ASIAN BAN ON U.S. POULTRY EXPORTS COULD BE SHORT-LIVED
Jeff Helms
(334) 613-4212
February 11, 2004

WASHINGTON (AP)-- Government and poultry industry officials hoped they could contain damage to export sales after confirmation Tuesday of a second Delaware chicken farm with bird flu.

The bird flu cases led seven nations, including some of America's largest export customers, to ban imports from the United States.

Annual poultry exports total more than $1.7 billion, about $1.4 billion of it in shipments of broiler chicken. Countries that have banned U.S. imports, including China and Japan, imported at least $245 million in U.S. broiler chicken in the past 11 months, said David Harvey, an Agriculture Department economist.
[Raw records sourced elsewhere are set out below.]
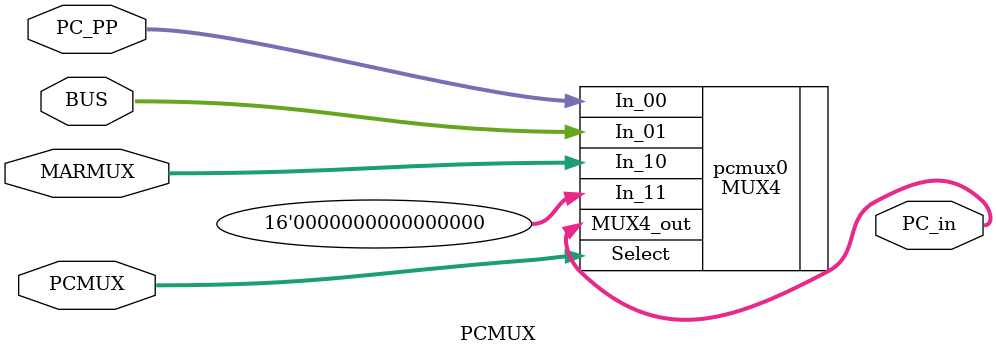
<source format=sv>
module PCMUX(	input logic [15:0] PC_PP, BUS, MARMUX,
					input logic [1:0] PCMUX,
					output logic [15:0] PC_in);

MUX4 pcmux0(.Select(PCMUX), .In_00(PC_PP), 
.In_01(BUS), .In_10(MARMUX), .In_11(16'b0000000000000000), .MUX4_out(PC_in));

endmodule

</source>
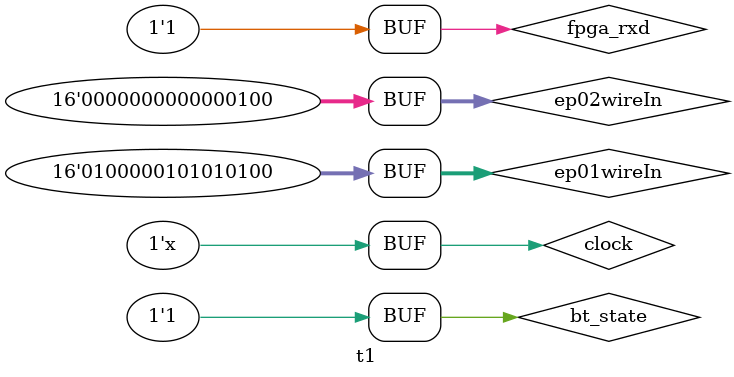
<source format=v>
`timescale 1us / 1ps


module t1;

	// Inputs
	reg clock;
	reg bt_state;
	reg fpga_rxd;
	reg [15:0] ep01wireIn;
	reg [15:0] ep02wireIn;

	// Outputs
	wire bt_enable;
	wire fpga_txd;
	wire [15:0] ep20wireOut;
	wire [15:0] ep21wireOut;
	wire [15:0] ep22wireOut;
	wire [15:0] ep23wireOut;
	wire [15:0] ep24wireOut;
	wire [15:0] ep25wireOut;
	wire [15:0] ep26wireOut;
	wire [15:0] ep27wireOut;
	wire [15:0] ep28wireOut;
	wire [15:0] ep29wireOut;
	wire [15:0] ep30wireOut;

	// Instantiate the Unit Under Test (UUT)
	FPGA_Bluetooth_connection uut (
		.clock(clock), 
		.bt_state(bt_state), 
		.bt_enable(bt_enable), 
		.fpga_txd(fpga_txd), 
		.fpga_rxd(fpga_rxd), 
		.ep01wireIn(ep01wireIn), 
		.ep02wireIn(ep02wireIn),
		.ep20wireOut(ep20wireOut), 
		.ep21wireOut(ep21wireOut),
		.ep22wireOut(ep22wireOut),
		.ep23wireOut(ep23wireOut),
		.ep24wireOut(ep24wireOut), 
		.ep25wireOut(ep25wireOut),
		.ep26wireOut(ep26wireOut),
		.ep27wireOut(ep27wireOut),
		.ep28wireOut(ep28wireOut),
		.ep29wireOut(ep29wireOut),
		.ep30wireOut(ep30wireOut)
	);
	
	always begin
		#1 clock = !clock;
	end

	initial begin
		// Initialize Inputs
		clock = 0;
		bt_state = 0;
		fpga_rxd = 1;
		ep01wireIn = 0;
		ep02wireIn = 0;

		// Wait 100 us for global reset to finish
		#100;
        
		// Add stimulus here
		#0 ep02wireIn = 16'h0001;
		#100 ep01wireIn = "AT";
		#100 ep02wireIn = 16'h0004;
		#300 bt_state = 1;
	end
	
endmodule


</source>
If the avian influenza does not spread farther, the impact of the bans could be short-lived, said Richard Lobb, a spokesman for the National Chicken Council, a producers and processors trade group.

But U.S. officials must show the world that they have the disease properly diagnosed and are eradicating it, Lobb said. In previous poultry disease outbreaks, foreign officials have ended bans quickly after they were assured that their flocks would be safe from contagion if they resumed imports, he said.

Agricultural attaches in U.S. embassies will provide their foreign counterparts with results of tests on the type of bird flu found in Delaware, said Agriculture Department spokeswoman Julie Quick. The results could confirm that the Delaware strain is not the type that devastates flocks, she said.

Delaware officials have said the outbreaks are not related to the virulent variety of avian influenza that is blamed for the deaths of at least 19 people in Vietnam and Thailand. The Asian bird flu also forced the slaughter of an estimated 50 million birds as authorities in the stricken countries worked to rein in the spread of the contagious disease.

Officials in Delaware also canceled all sales or auctions of farm equipment that could carry the disease to new sites.

If the disease could be confined to Delaware, then countries that have banned all U.S. imports might restrict their bans to Delaware birds, which comprise 3 percent of U.S. production, Harvey said. China, Poland, Japan, Malaysia, Singapore and South Korea have banned all U.S. poultry. A ban by Russia, America's largest poultry export market, affects only imports from Delaware.

Delaware's first case was confirmed last week at an independent farm that produced live birds for the New York and New Jersey markets. The second was found about five miles away in a commercial broiler operation.

ALABAMA POULTRY EXPORTS totaled $209.7 million in 2002 according to the Alabama Agricultural Statistics Service and accounted for half of the state's total ag exports.